__Exercise prompt__. Gather every line in the entries below that contains the string "number". Match case exactly.

(Saved data entries)
>>>>>
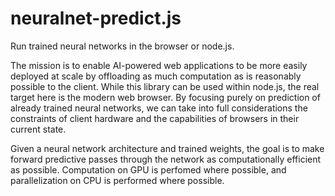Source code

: # neuralnet-predict.js

Run trained neural networks in the browser or node.js.

The mission is to enable AI-powered web applications to be more easily deployed at scale by offloading as much computation as is reasonably possible to the client. While this library can be used within node.js, the real target here is the modern web browser. By focusing purely on prediction of already trained neural networks, we can take into full considerations the constraints of client hardware and the capabilities of browsers in their current state.

Given a neural network architecture and trained weights, the goal is to make forward predictive passes through the network as computationally efficient as possible. Computation on GPU is perfomed where possible, and parallelization on CPU is performed where possible.
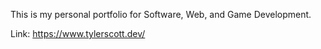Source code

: This is my personal portfolio for Software, Web, and Game Development.

Link: https://www.tylerscott.dev/

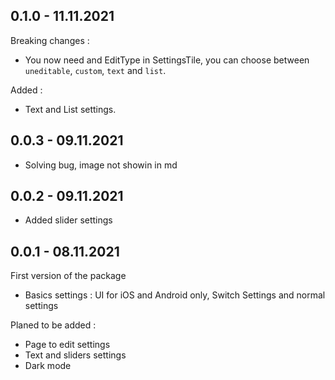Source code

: ## 0.1.0 - 11.11.2021

Breaking changes :
* You now need and EditType in SettingsTile, you can choose between `uneditable`, `custom`, `text` and `list`.

Added :
* Text and List settings.


## 0.0.3 - 09.11.2021

* Solving bug, image not showin in md

## 0.0.2 - 09.11.2021

* Added slider settings

## 0.0.1 - 08.11.2021

First version of the package

* Basics settings : UI for iOS and Android only, Switch Settings and normal settings

Planed to be added :

* Page to edit settings
* Text and sliders settings
* Dark mode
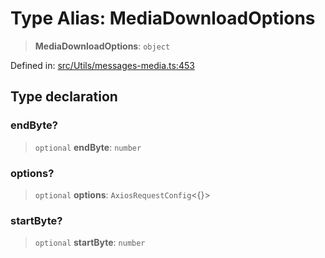 # Type Alias: MediaDownloadOptions

> **MediaDownloadOptions**: `object`

Defined in: [src/Utils/messages-media.ts:453](https://github.com/Fokusdotid/Baileys/blob/039f28db78950e3bac7c407f144ea390dcdf207d/src/Utils/messages-media.ts#L453)

## Type declaration

### endByte?

> `optional` **endByte**: `number`

### options?

> `optional` **options**: `AxiosRequestConfig`\<\{\}\>

### startByte?

> `optional` **startByte**: `number`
<<<<<
__Result for this exercise__.
> `optional` **endByte**: `number`
> `optional` **startByte**: `number`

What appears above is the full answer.